Not only have bonds managed to pull off a feat rarely seen in recent memory (back to back days of solid gains), but the total drop in yields is the biggest since August 2024. Today's improvement wasn't nearly as big as yesterday's CPI-driven rally, but it would have been very strange if it had been. The data and events on tap didn't have the street cred to drive such craziness. Modestly weaker retail sales helped yields level off after overnight weakness, but comments from Fed's Waller and Treasury Secretary nominee Bessent accounted for most of the day's downward movement in yields.

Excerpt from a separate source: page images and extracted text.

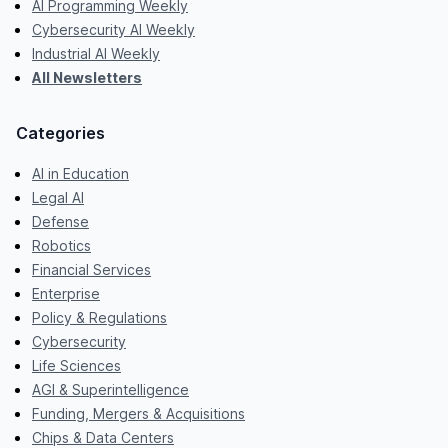
AI Programming Weekly
Cybersecurity AI Weekly
Industrial AI Weekly
All Newsletters
Categories
AI in Education
Legal AI
Defense
Robotics
Financial Services
Enterprise
Policy & Regulations
Cybersecurity
Life Sciences
AGI & Superintelligence
Funding, Mergers & Acquisitions
Chips & Data Centers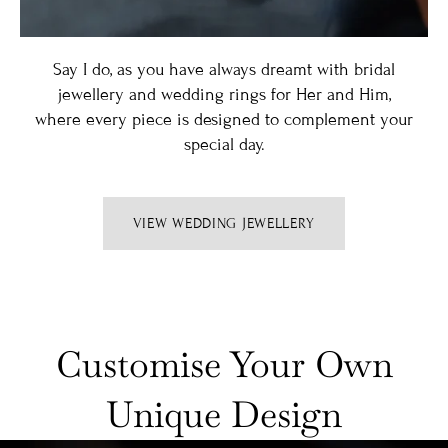
Say I do, as you have always dreamt with bridal
jewellery and wedding rings for Her and Him,
where every piece is designed to complement your
special day.
VIEW WEDDING JEWELLERY
Customise Your Own
Unique Design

Slightly weaker overnight with a bit of a recovery after the data. MBS down only 1 tick (.03) and 10yr up 1.8bps at 4.671
11:53 AM
Additional gains after Waller comments and Bessent confirmation comments. 10yr down 4.2bps at 4.611. MBS up a quarter point.
02:57 PM
MBS up 6 ticks (.19) and 10yr down 4.4bps at 4.608
Lock / Float Considerations
As of Thursday, bonds have enjoyed a solid 2-day improvement. Most--if not all--of that was driven by tangible data and events, but there is some question as to whether momentum and position squaring made for bigger gains than we otherwise might have seen. Risk-averse clients would defend against that risk in the same old way. Risk tolerant clients now have some more room to set lock triggers at recent overhead rates.